Tokyo, 1989: The King and I in Japanese. Well, almost always in Japanese. Three words — yes, three words! — were in English. They occurred after Anna had finished the verse of her 11 o’clock number and then sang the words “shall we dance?” in English. By the way, while the actress appeared to be Japanese, she had Western features, as did the lad playing her son Louis. So after a while, despite the language, I tended to forget that I was seeing a foreign production of The King and I because the rest of the cast was Asian and, at least to my eyes, everyone passed for Siamese. That all came to an end in Act II, Scene One with the entrance of Sir Edward Ramsay, who was a dead ringer for Sessue Hayakawa.

Utrecht, 1999: Chicago, which turned out to be a Dutch treat. It was a photocopy of what’s on 49th Street, for the cast perfectly replicated what Gwen Verdon and Ann Reinking remembered of Fosse’s work. If I’d been shown a silent movie of the production that had been filmed from a row where I couldn’t lip-read, I’d swear I was seeing the Broadway version. Simone Kleinsma’s Roxie seemed to acknowledge a European operetta tradition in the way she trilled a bit in “Knuffelbertje” (“Funny Honey”), but when the time came to say “I can’t stand that sap,” she growled it with a maniacal fervor. Velma was Pia Douwes, who must be a bigger star than Kleinsma because she got top-billing (which even Neuwirth couldn’t snag after Reinking left). Douwes earned it, though; she could do incredibly high kicks, and this Velma could also take a stand. She shared “Mijn Beste Vriend” with Kleinsma, leaving Liza Minnelli as still the only Roxie who felt that she could do it alone. But then Douwes stole the act by singing a good dozen notes more than we’re used to on the last “jazz” note that ends the first act. What a glorious melisma!

Tony Neef’s Billy was too boyish, and the fact that he was a recent replacement made me wonder if the Dutch aren’t too careful with successive casts (just as we sometimes aren’t over here). Marjolijn Touw was fine as Mama Morton, though surprisingly trim. P. Rombout’s Mary Sunshine laid on a few too many fluttery gestures in “Er Schuilt Iets Goed in Leder Mens” but was very convincing at portraying a woman — so much so that, when my fellow theatergoers learned in the second act that “things are not always as they seem to be,” many of them were genuinely surprised. (So were Broadway audiences during the run of the original 1975 production, but those who’ve seen the Broadway revival never have been. Why? Because drag wasn’t mainstream in the ’70s but it certainly has been for a while now in America.)

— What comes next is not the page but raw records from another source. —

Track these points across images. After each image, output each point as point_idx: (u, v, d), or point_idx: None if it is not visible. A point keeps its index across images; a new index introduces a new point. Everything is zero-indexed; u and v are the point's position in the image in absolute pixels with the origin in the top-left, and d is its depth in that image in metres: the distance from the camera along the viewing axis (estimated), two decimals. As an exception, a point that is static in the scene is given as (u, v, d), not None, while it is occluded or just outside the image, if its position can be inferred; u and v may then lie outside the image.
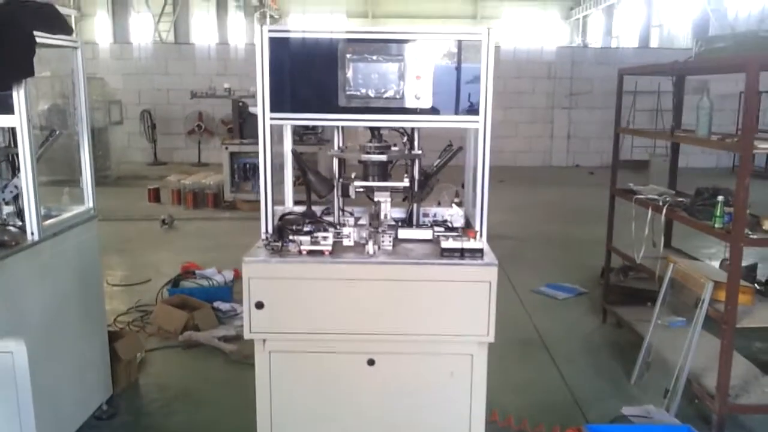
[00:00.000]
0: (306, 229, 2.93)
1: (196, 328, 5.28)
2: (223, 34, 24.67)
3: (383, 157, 3.08)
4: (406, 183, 3.11)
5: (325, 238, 2.84)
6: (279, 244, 2.83)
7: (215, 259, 7.40)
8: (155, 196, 11.33)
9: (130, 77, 17.07)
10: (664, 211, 4.53)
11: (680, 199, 4.75)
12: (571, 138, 18.52)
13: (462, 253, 2.76)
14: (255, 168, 10.14)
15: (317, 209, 3.46)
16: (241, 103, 10.96)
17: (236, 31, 26.66)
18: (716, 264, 5.37)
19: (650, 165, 14.38)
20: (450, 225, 3.26)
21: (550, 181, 15.19)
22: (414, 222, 3.27)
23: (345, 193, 3.17)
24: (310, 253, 2.80)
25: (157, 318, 5.42)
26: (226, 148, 10.65)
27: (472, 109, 2.94)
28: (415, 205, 3.28)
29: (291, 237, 2.84)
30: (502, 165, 16.63)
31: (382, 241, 2.91)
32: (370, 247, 2.82)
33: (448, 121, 2.97)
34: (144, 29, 21.86)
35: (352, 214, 3.39)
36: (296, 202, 3.60)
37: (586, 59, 18.46)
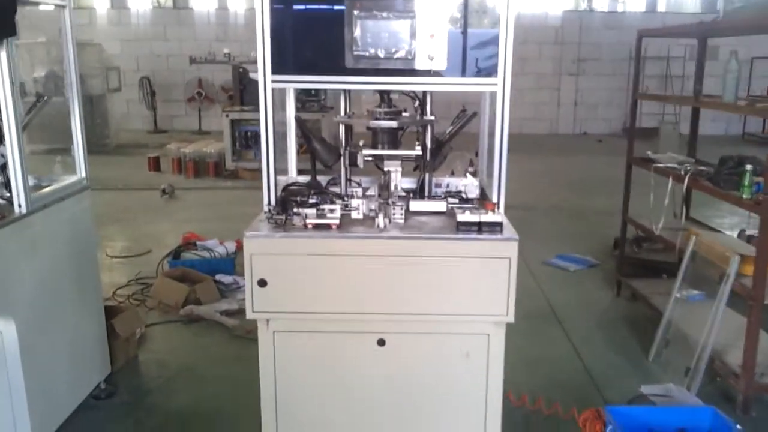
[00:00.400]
0: (311, 200, 2.72)
1: (198, 301, 5.12)
2: (223, -1, 24.13)
3: (393, 124, 2.86)
4: (418, 151, 2.90)
5: (332, 210, 2.64)
6: (282, 217, 2.63)
7: (217, 229, 7.22)
8: (155, 164, 11.11)
9: (129, 43, 16.73)
10: (687, 180, 4.31)
11: (702, 168, 4.53)
12: (578, 105, 18.20)
13: (479, 226, 2.56)
14: (257, 136, 9.90)
15: (322, 179, 3.25)
16: (241, 69, 10.68)
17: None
18: (733, 235, 5.18)
19: (660, 132, 14.12)
20: (464, 196, 3.06)
21: (557, 149, 14.93)
22: (426, 193, 3.06)
23: (353, 162, 2.96)
24: (316, 227, 2.60)
25: (158, 291, 5.25)
26: (227, 116, 10.40)
27: (490, 71, 2.72)
28: (427, 175, 3.07)
29: (295, 209, 2.63)
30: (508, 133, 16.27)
31: (393, 214, 2.71)
32: (381, 221, 2.62)
33: (463, 84, 2.74)
34: (142, -6, 21.37)
35: (359, 184, 3.18)
36: (300, 172, 3.40)
37: (593, 24, 18.03)
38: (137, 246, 6.89)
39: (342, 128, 3.03)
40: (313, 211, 2.62)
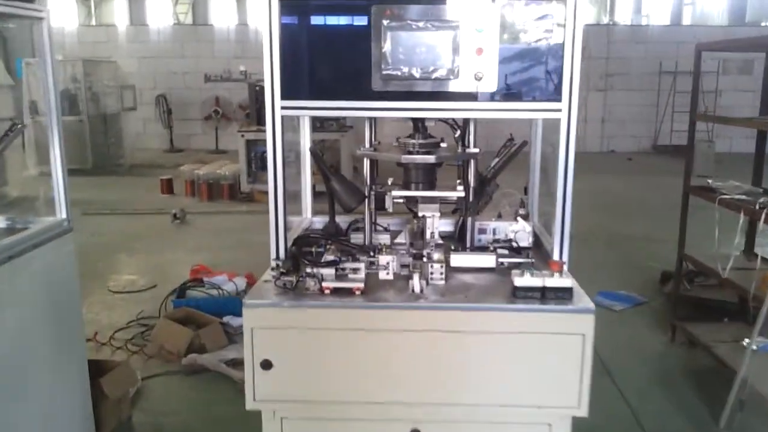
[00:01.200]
0: (329, 257, 2.18)
1: (203, 348, 4.59)
2: (243, 14, 23.93)
3: (431, 159, 2.32)
4: (459, 192, 2.35)
5: (355, 270, 2.10)
6: (293, 278, 2.09)
7: (229, 259, 6.72)
8: (168, 187, 10.67)
9: (146, 61, 16.43)
10: (763, 216, 3.72)
11: (779, 200, 3.93)
12: (606, 122, 17.57)
13: (543, 293, 2.01)
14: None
15: (342, 220, 2.73)
16: (258, 87, 10.23)
17: (256, 11, 25.90)
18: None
19: (695, 150, 13.45)
20: (515, 245, 2.50)
21: (585, 168, 14.25)
22: (468, 242, 2.51)
23: (380, 206, 2.43)
24: (336, 291, 2.06)
25: (159, 336, 4.73)
26: (242, 136, 9.95)
27: (551, 94, 2.18)
28: (469, 220, 2.52)
29: (309, 269, 2.09)
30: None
31: (431, 273, 2.16)
32: (416, 283, 2.08)
33: (520, 110, 2.20)
34: (161, 11, 21.21)
35: (387, 229, 2.65)
36: (315, 213, 2.88)
37: (620, 37, 17.44)
38: (143, 279, 6.40)
39: (366, 163, 2.50)
40: (331, 271, 2.09)
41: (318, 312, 2.01)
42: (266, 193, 2.24)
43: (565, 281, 2.01)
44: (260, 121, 10.35)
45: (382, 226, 2.65)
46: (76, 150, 11.99)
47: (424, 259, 2.27)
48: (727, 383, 3.84)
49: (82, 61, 12.67)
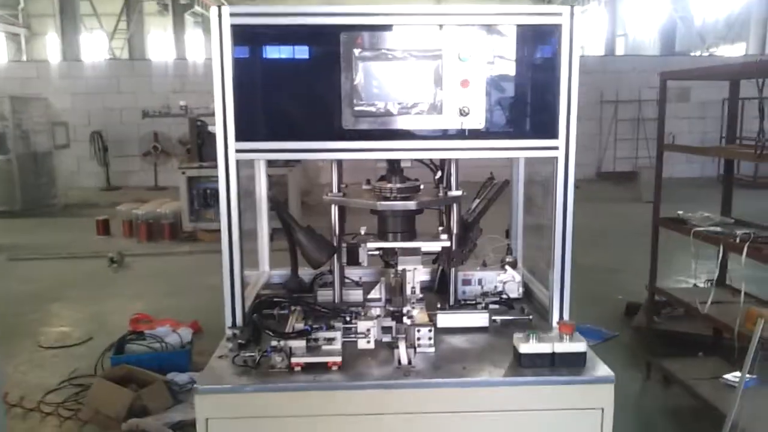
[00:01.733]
0: (297, 324, 1.85)
1: (145, 410, 4.13)
2: (181, 49, 23.44)
3: (411, 205, 2.02)
4: (444, 242, 2.06)
5: (330, 340, 1.77)
6: (255, 354, 1.75)
7: (173, 306, 6.25)
8: (104, 228, 10.07)
9: (79, 97, 15.75)
10: (746, 250, 3.55)
11: (755, 232, 3.79)
12: (551, 150, 17.70)
13: (552, 360, 1.72)
14: (218, 194, 9.02)
15: (305, 272, 2.41)
16: (199, 123, 9.82)
17: (194, 46, 25.46)
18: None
19: (639, 177, 13.59)
20: (506, 297, 2.23)
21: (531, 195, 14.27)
22: (452, 296, 2.22)
23: (352, 260, 2.12)
24: (308, 367, 1.73)
25: (95, 398, 4.25)
26: (183, 173, 9.48)
27: (547, 129, 1.92)
28: (452, 271, 2.23)
29: (274, 342, 1.76)
30: (476, 180, 15.63)
31: (418, 339, 1.85)
32: (403, 354, 1.77)
33: (512, 149, 1.94)
34: (96, 47, 20.57)
35: (358, 283, 2.33)
36: (274, 265, 2.55)
37: (561, 69, 17.66)
38: (77, 331, 5.87)
39: (335, 210, 2.19)
40: (302, 343, 1.75)
41: (289, 397, 1.68)
42: (210, 231, 1.90)
43: (577, 345, 1.73)
44: (202, 157, 9.93)
45: (352, 280, 2.33)
46: (3, 190, 11.28)
47: (406, 320, 1.97)
48: (710, 423, 3.64)
49: (9, 98, 11.99)
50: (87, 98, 15.81)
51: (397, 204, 2.00)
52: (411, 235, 2.07)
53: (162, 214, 9.77)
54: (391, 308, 2.12)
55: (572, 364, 1.72)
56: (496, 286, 2.27)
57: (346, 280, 2.33)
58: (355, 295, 2.27)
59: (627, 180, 15.00)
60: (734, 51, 20.23)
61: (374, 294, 2.25)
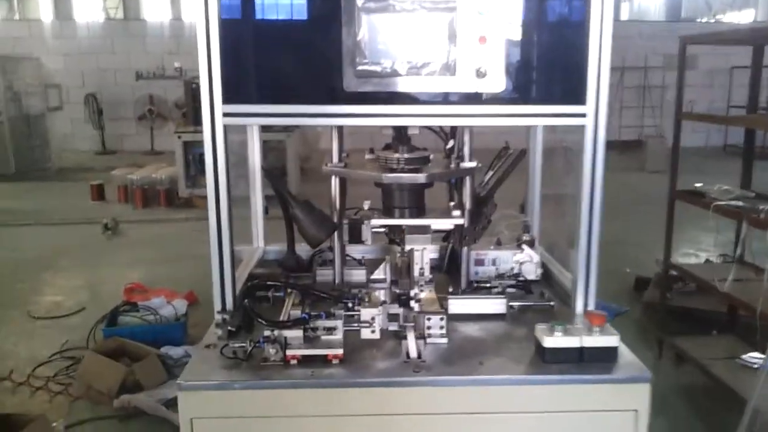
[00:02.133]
0: (293, 311, 1.66)
1: (138, 386, 3.98)
2: (177, 9, 22.89)
3: (421, 178, 1.81)
4: (457, 219, 1.85)
5: (330, 330, 1.58)
6: (246, 344, 1.56)
7: (168, 274, 6.09)
8: (99, 193, 9.85)
9: (73, 57, 15.38)
10: (771, 225, 3.35)
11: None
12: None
13: (581, 355, 1.53)
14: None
15: (303, 249, 2.21)
16: (194, 85, 9.53)
17: (190, 6, 24.87)
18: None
19: (646, 146, 13.31)
20: (523, 279, 2.03)
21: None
22: (464, 278, 2.02)
23: (355, 238, 1.91)
24: (305, 360, 1.54)
25: (86, 373, 4.09)
26: (179, 137, 9.23)
27: (572, 95, 1.70)
28: (465, 250, 2.03)
29: (267, 332, 1.56)
30: (485, 147, 15.21)
31: (428, 329, 1.66)
32: (412, 346, 1.58)
33: (534, 115, 1.72)
34: (90, 6, 20.05)
35: (361, 262, 2.13)
36: (270, 240, 2.35)
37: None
38: (69, 301, 5.70)
39: (335, 183, 1.98)
40: (298, 333, 1.56)
41: (284, 394, 1.49)
42: (206, 198, 1.68)
43: (609, 339, 1.54)
44: (198, 121, 9.62)
45: (354, 258, 2.13)
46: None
47: (414, 304, 1.77)
48: (724, 404, 3.49)
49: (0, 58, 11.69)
50: (80, 59, 15.45)
51: (405, 176, 1.79)
52: (420, 211, 1.86)
53: (157, 179, 9.56)
54: (397, 290, 1.92)
55: (602, 359, 1.53)
56: (512, 268, 2.07)
57: (348, 259, 2.13)
58: (358, 275, 2.07)
59: (632, 149, 14.72)
60: (742, 17, 19.74)
61: (378, 274, 2.06)
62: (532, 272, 2.06)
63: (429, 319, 1.67)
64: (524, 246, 2.10)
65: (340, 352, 1.54)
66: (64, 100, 13.76)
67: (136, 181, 9.50)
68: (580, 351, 1.52)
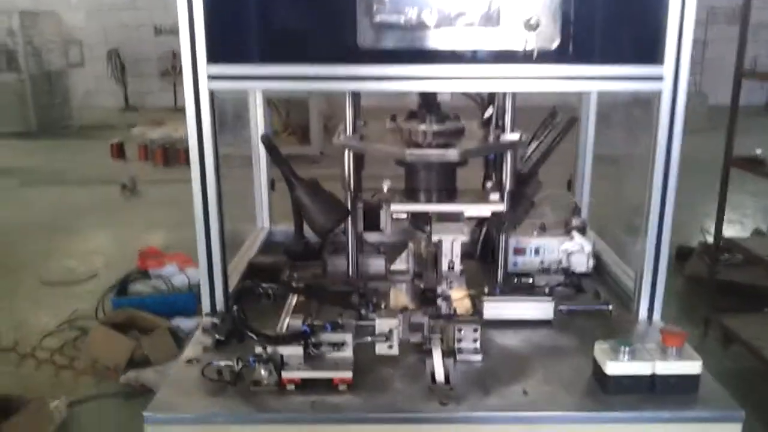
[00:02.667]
0: (293, 320, 1.36)
1: (147, 360, 3.75)
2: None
3: (453, 155, 1.47)
4: (497, 205, 1.51)
5: (337, 346, 1.28)
6: (232, 364, 1.26)
7: (186, 239, 5.73)
8: (119, 151, 9.63)
9: (94, 13, 15.04)
10: None
11: None
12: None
13: (653, 384, 1.21)
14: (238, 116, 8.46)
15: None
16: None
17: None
18: None
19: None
20: (572, 273, 1.71)
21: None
22: (501, 272, 1.70)
23: (371, 224, 1.60)
24: (304, 385, 1.24)
25: (93, 347, 3.88)
26: (200, 94, 8.91)
27: (646, 53, 1.35)
28: (502, 239, 1.71)
29: (259, 349, 1.26)
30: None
31: (458, 342, 1.35)
32: (438, 368, 1.27)
33: (596, 77, 1.37)
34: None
35: (379, 249, 1.82)
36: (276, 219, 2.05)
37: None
38: (81, 266, 5.49)
39: (349, 157, 1.65)
40: (296, 351, 1.26)
41: (278, 430, 1.19)
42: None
43: (689, 365, 1.21)
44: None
45: (372, 245, 1.82)
46: (16, 111, 10.87)
47: (440, 304, 1.47)
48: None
49: (19, 13, 11.39)
50: (102, 15, 15.09)
51: (434, 153, 1.45)
52: (450, 195, 1.54)
53: (178, 138, 9.28)
54: (422, 285, 1.62)
55: (680, 391, 1.21)
56: (559, 259, 1.74)
57: (365, 245, 1.82)
58: (376, 265, 1.76)
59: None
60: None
61: (400, 265, 1.74)
62: (582, 264, 1.73)
63: (460, 330, 1.36)
64: (574, 233, 1.77)
65: (348, 375, 1.24)
66: (85, 57, 13.49)
67: (156, 140, 9.26)
68: (652, 379, 1.21)
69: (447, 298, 1.57)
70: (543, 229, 1.80)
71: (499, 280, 1.73)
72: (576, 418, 1.17)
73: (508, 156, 1.62)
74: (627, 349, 1.22)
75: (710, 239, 4.35)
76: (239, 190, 1.81)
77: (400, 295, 1.63)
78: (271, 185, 2.05)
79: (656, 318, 1.53)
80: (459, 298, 1.54)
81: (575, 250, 1.73)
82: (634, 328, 1.51)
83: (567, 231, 1.79)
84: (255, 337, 1.25)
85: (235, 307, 1.35)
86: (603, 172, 2.06)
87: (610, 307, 1.52)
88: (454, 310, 1.56)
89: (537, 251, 1.78)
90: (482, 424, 1.17)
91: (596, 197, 1.98)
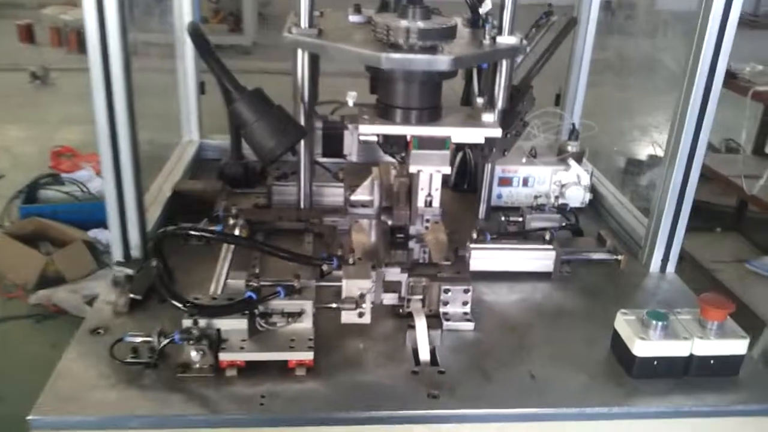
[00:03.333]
0: (234, 280, 1.03)
1: (60, 278, 3.40)
2: None
3: (444, 62, 1.11)
4: (494, 130, 1.19)
5: (292, 316, 0.97)
6: (152, 340, 0.94)
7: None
8: (27, 34, 8.71)
9: None
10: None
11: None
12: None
13: (687, 366, 0.97)
14: None
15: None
16: None
17: None
18: None
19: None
20: (571, 210, 1.44)
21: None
22: (481, 204, 1.42)
23: (333, 151, 1.27)
24: (249, 368, 0.94)
25: (-1, 261, 3.49)
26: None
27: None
28: (488, 168, 1.41)
29: (188, 320, 0.94)
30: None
31: (445, 304, 1.07)
32: (423, 345, 0.98)
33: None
34: None
35: (337, 176, 1.48)
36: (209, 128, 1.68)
37: None
38: (-15, 166, 4.94)
39: (302, 59, 1.28)
40: (240, 324, 0.95)
41: (212, 436, 0.89)
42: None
43: (733, 345, 0.97)
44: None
45: (327, 169, 1.48)
46: None
47: (412, 246, 1.18)
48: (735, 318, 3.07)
49: None
50: None
51: (420, 58, 1.10)
52: (434, 115, 1.20)
53: (95, 21, 8.46)
54: (390, 222, 1.31)
55: (718, 373, 0.97)
56: (553, 192, 1.46)
57: (319, 171, 1.49)
58: (333, 195, 1.44)
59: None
60: None
61: (362, 194, 1.42)
62: (578, 198, 1.46)
63: (447, 291, 1.07)
64: (570, 160, 1.48)
65: (308, 356, 0.94)
66: None
67: (70, 23, 8.41)
68: (688, 361, 0.96)
69: (421, 241, 1.28)
70: (533, 156, 1.50)
71: (481, 215, 1.45)
72: (601, 415, 0.92)
73: (504, 65, 1.29)
74: (660, 324, 0.96)
75: (661, 152, 4.22)
76: (160, 93, 1.43)
77: (362, 234, 1.33)
78: (201, 88, 1.67)
79: (670, 270, 1.28)
80: (436, 241, 1.25)
81: (571, 182, 1.45)
82: (644, 281, 1.26)
83: (562, 158, 1.50)
84: (182, 307, 0.93)
85: (153, 261, 1.02)
86: (598, 82, 1.76)
87: (620, 257, 1.26)
88: (429, 255, 1.28)
89: (525, 182, 1.49)
90: (485, 422, 0.90)
91: (591, 117, 1.69)
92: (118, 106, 1.08)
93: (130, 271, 1.12)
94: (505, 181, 1.48)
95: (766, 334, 2.97)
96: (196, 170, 1.62)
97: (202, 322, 0.94)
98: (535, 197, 1.41)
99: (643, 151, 5.05)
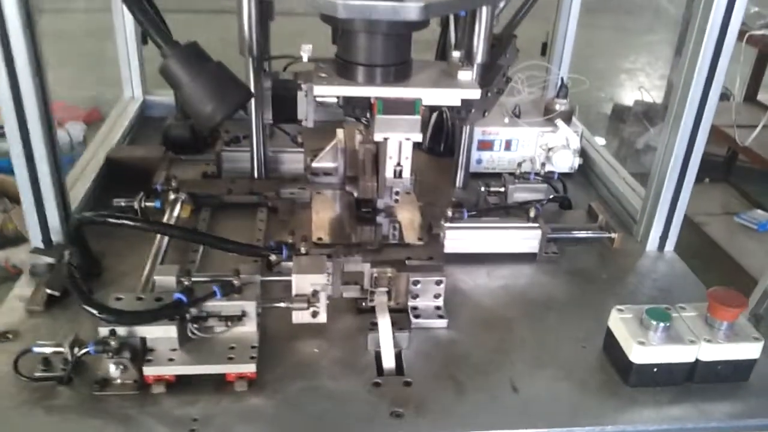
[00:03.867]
0: (163, 277, 0.87)
1: (19, 237, 3.23)
2: None
3: (413, 11, 0.93)
4: (474, 91, 1.02)
5: (234, 320, 0.82)
6: (63, 350, 0.79)
7: (72, 80, 5.02)
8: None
9: None
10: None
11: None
12: None
13: (692, 372, 0.84)
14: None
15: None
16: None
17: None
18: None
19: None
20: (558, 178, 1.29)
21: None
22: (459, 171, 1.26)
23: (285, 116, 1.10)
24: (180, 383, 0.79)
25: (-50, 218, 3.30)
26: None
27: None
28: (466, 130, 1.25)
29: (105, 329, 0.79)
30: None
31: (414, 298, 0.93)
32: (387, 350, 0.84)
33: None
34: None
35: (295, 140, 1.31)
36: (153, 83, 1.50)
37: None
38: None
39: (249, 7, 1.10)
40: (167, 331, 0.79)
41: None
42: None
43: (746, 348, 0.84)
44: None
45: (286, 132, 1.31)
46: None
47: (381, 221, 1.03)
48: (724, 274, 2.98)
49: None
50: None
51: (385, 5, 0.92)
52: (402, 73, 1.03)
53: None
54: (355, 194, 1.16)
55: (726, 379, 0.84)
56: (536, 156, 1.30)
57: (276, 136, 1.32)
58: (292, 161, 1.28)
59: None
60: None
61: (324, 160, 1.26)
62: (566, 163, 1.30)
63: (416, 283, 0.93)
64: (558, 121, 1.32)
65: (250, 368, 0.79)
66: None
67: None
68: (693, 367, 0.83)
69: (391, 216, 1.13)
70: (517, 115, 1.34)
71: (458, 184, 1.29)
72: (593, 434, 0.79)
73: (483, 13, 1.12)
74: (661, 325, 0.82)
75: (648, 97, 4.08)
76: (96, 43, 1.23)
77: (324, 211, 1.17)
78: (143, 38, 1.47)
79: (669, 249, 1.15)
80: (407, 218, 1.10)
81: (559, 146, 1.29)
82: (640, 262, 1.13)
83: (549, 117, 1.34)
84: (96, 313, 0.77)
85: (66, 253, 0.86)
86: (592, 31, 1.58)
87: (614, 235, 1.12)
88: (400, 232, 1.13)
89: (508, 145, 1.33)
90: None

Sergi-Henri Valcke, as Amos, was the performer who ultimately received the most applause. That’s right: Amos. When he loped on to do “Cellofaan,” he’d already made such an impression on the audience that they immediately started chuckling in commiseration with his predicament. Valcke didn’t start the song but was smart enough to wait out the chuckles, making them linger longer and louder by just standing there. Finally, when he began his tale of woe, he even managed to get a laugh on the hoary joke about his parents relocating and not telling him where they went. And, in what was the evening’s ultimate ironic comment, Amos’s exit got a bigger hand than Billy’s had.

The audience loved it all — “The Tralie Tango,” “Ik En Mijn Baby,” and “Ze Grepen Naar Het Pistol.” “Razzle-Dazzle” was renamed “Hocus-Pocus” and Velma and Mama wondered whatever happened to “Stijl.” As for “Roxie” and “Hot Honey Rag,” those titles went untranslated. Some English names were retained — Alvin Lipschitz, Al Capelli, and Uncle Sam — but Sophie Tucker’s predicted defecation was instead attributed to Marlene Dietrich. English, too, was the language for all geographical locations mentioned in the show, from Cicero to Cook County to Salt Lake City. Dropped, of course, was Velma’s (and Veronica’s) joke about Chicago being in the state of Ill. Every now and then, another English word or phrase would sneak through: “five, six, seven, eight,” “jazz,” “pop,” “journalist,” “show-biz,” “boys, “Three Musketeers,” “okay,” and Velma’s four-letter response to Roxie’s announcement to the press that she’s with child. Still, it was clear that music is the universal language — and that dance is the universal sign language. And that’s what I expect to find again in Barcelona, 2004.